Download het Cisco Umbrella Root Certificate van Policies > Root Certificate in het Umbrella-dashboard.
1. Download het Cisco Umbrella Root Certificate in het Umbrella-dashboard onder Beleid > Hoofdcertificaat.
2. Ga in JAMF naar Computers > Configuratieprofielen > Cisco Secure Client > Bewerken.
3. Zoeken naar certificaat > Configureren. Geef het een unieke naam.
4. Selecteer onder Certificaatoptie selecteren de optie Uploaden en het Cisco Umbrella Root Certificate uploaden dat u eerder in stap 1 hebt gedownload.
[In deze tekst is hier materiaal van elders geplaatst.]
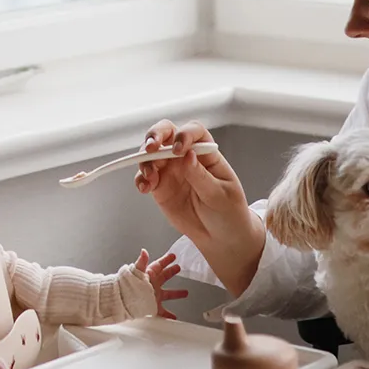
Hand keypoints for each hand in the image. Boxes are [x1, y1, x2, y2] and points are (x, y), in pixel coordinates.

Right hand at [134, 119, 265, 295]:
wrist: (220, 237)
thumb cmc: (228, 212)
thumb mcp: (219, 195)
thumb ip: (200, 176)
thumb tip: (187, 155)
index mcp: (207, 152)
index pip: (193, 132)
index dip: (184, 135)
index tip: (179, 151)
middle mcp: (186, 156)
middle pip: (167, 133)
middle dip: (155, 136)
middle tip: (150, 149)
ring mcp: (171, 170)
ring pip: (151, 154)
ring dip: (145, 160)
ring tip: (149, 177)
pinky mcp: (160, 186)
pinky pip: (145, 177)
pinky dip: (140, 179)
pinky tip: (144, 188)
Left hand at [135, 249, 188, 318]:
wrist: (122, 301)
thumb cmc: (128, 285)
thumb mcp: (136, 271)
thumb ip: (141, 262)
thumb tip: (144, 252)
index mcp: (149, 275)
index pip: (159, 265)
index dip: (166, 260)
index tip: (172, 256)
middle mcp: (152, 285)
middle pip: (164, 276)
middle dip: (171, 272)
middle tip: (178, 268)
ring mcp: (153, 296)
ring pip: (167, 294)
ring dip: (176, 293)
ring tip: (185, 293)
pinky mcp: (152, 306)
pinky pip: (162, 311)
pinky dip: (168, 314)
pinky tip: (173, 317)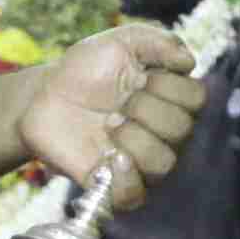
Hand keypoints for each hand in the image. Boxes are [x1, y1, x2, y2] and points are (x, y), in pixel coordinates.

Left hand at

5. Zorg ervoor dat u hier geen wachtwoord configureert en selecteer Opslaan.

6. Als u wordt gevraagd om herverdelingsopties, selecteert u Distribueren naar iedereen om de wijzigingen onmiddellijk naar uw gewenste macOS-apparaten te verplaatsen.
Verificatie
Als u wilt controleren of Cisco Secure Client met Umbrella-module werkt, bladert u naar https://policy-debug.checkumbrella.com of voert u deze opdracht uit:
Elk van beide output moet unieke en relevante informatie bevatten voor uw overkoepelende organisatie, zoals uw OrgID.
Workaround voor macOS 14.3
Voor macOS 14.3 (of hoger) met Cisco Secure Client 5.1.x, als u tegenkomt dat "de VPN-client agent het interprocescommunicatiedepot niet kon maken":
1. Navigeer in JAMF naar Instellingen > Computerbeheer > Scripts > Nieuw.
2. Geef het een unieke naam en definieer uw categorie.
3. Navigeer naar het tabblad Script en voeg dit toe:
4. Zorg er onder Opties voor dat de prioriteit is ingesteld op Na. Dit bash-script controleert of de Cisco Secure Client - AnyConnect VPN service.app wordt uitgevoerd via het retourneren van een verwachte uitvoer met de proces-ID van pgrep -fl
.
- Als een lege uitvoer wordt geretourneerd, kunt u bevestigen dat de
Cisco Secure Client - AnyConnect VPN service.app
niet wordt uitgevoerd en dat het script wordt uitgevoerd om de Cisco Secure Client-kernservices te starten die nodig zijn om de overkoepelende module correct uit te voeren.
Automatische updates
Cisco heeft besloten de ondersteuning voor automatische updates van het Umbrella-dashboard uit te breiden met Secure Client vanaf Secure Client 5.1.6.103 (MR6). In de toekomst kunnen klanten die een upgrade hebben uitgevoerd naar ten minste Cisco Secure Client 5.1.6 MR6 automatisch updaten naar nieuwere versies als de automatische update is geconfigureerd in het Umbrella-dashboard.